Taylor Swift fans are reporting "post-concert amnesia" on social media.
"I know I was there, but it feels like it was a dream," on Swiftie wrote.
Too much excitement may be tricking the brain into thinking it's in trouble, an expert said.
"Hold on to the memories, they will hold on to you," sings Taylor Swift.
But for some Swifties, it's has become difficult to hold on to memories of her Eras Tour. Fans are coming forward to admit that are suffering from"post-concert amnesia."
It was like "an out-of-body experience, as though it didn't really happen to me," Gettysburg fan Nicole Booz, told Time.
"Yet I know it did because my bank account took a $950 hit to cover the ticket," she said.
Others have been taking to Reddit to share their guilt at not being able to recollect crucial moments of Swift's concert, with some saying they felt almost as if they were dissociating from the experience.
"I went to the Arlington show a few weeks back and I honestly cannot remember most of the concert," wrote one Swiftie on Reddit. "I know I was there, but it feels like it was a dream," added another.
"Post-concert amnesia is real," New Yorker Jenna Tocatlian told Time.
Tocatlian told Time she even forgot one of Swift's "surprise songs" that she had most hoped would come up.
"If I didn't have the 5-minute video that my friend kindly took of me jamming to it, I probably would have told everyone that it didn't happen," Tocatlian said.
Too much excitement may be the culprit
Ewan McNay, an associate professor of psychology at the State University of New York told Time that this state can happen anytime you're faced with a situation highly-charged with emotions.
People often forget their first dance at a wedding, for instance, she said.
This could be the body misinterpreting the signs of excitement.
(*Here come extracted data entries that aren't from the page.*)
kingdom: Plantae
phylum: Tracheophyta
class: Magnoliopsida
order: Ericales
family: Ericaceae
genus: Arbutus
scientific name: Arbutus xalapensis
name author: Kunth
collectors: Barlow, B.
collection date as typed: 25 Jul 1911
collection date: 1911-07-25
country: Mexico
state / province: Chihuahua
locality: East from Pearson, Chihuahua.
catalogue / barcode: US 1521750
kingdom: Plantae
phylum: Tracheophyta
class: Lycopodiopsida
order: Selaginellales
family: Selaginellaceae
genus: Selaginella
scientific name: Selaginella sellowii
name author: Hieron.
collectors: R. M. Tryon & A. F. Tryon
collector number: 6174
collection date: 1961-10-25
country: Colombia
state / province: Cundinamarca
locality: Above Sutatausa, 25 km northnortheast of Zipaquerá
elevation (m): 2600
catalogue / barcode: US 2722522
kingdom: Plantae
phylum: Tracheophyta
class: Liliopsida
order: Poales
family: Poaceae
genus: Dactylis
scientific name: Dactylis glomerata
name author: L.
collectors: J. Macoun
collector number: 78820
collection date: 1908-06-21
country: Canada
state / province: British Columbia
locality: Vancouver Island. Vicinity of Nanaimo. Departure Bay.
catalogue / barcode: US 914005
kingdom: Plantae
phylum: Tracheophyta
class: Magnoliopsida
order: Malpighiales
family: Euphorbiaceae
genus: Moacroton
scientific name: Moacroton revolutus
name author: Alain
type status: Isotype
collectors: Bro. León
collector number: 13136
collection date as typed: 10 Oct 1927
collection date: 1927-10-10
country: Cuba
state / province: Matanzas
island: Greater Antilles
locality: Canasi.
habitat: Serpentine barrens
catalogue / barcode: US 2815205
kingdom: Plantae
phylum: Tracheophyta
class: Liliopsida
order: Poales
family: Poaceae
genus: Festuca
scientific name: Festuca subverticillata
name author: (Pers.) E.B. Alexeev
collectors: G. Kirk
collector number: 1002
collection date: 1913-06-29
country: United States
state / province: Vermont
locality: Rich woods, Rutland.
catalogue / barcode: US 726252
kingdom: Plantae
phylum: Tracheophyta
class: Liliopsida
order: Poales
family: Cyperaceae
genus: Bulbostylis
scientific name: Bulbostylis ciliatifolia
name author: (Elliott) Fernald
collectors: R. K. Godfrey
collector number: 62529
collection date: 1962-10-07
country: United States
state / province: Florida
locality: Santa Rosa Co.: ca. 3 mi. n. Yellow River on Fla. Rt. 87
Jumping up and down, screaming, crying can be confused for a fight-or-flight situation.
"You're saying, 'Hey, we're really stressed out: we're running away from the bear, or we're watching Taylor Swift'," McNay said.
Another explanation is that fans are flooding their brains with too many chemicals. Neurons then start firing indiscriminately. making it "really hard" to create new memories, McNay said.
For those who want to be emotionally present for more of the concert, there are strategies to improve memories of the event.
Fans can set out to try to calm themselves during the event, practice conscious meditation to focus on being present, and try to limit their emotional reactions like shouting or jumping up and down, McNay said.
However, whether or not fans can remember the specific details of the concert is slightly missing the point, Robert Kraft, a professor of cognitive psychology at Otterbein University in Westerville, wrote in a post in Psychology Today.
"The broadest reason we forget is that we focus on experiencing the world, not remembering it," he wrote.
For him, outside of specific events that depend on recollecting specific details like exams, brains mostly aren't wired to record memories like a camera.
"For a major musical event, we spend a lot of money on tickets, and have a high level of anticipation," he wrote.
"But if we place too much emphasis on memory, our expectations for remembering will be too high–and we'll be disappointed," he wrote.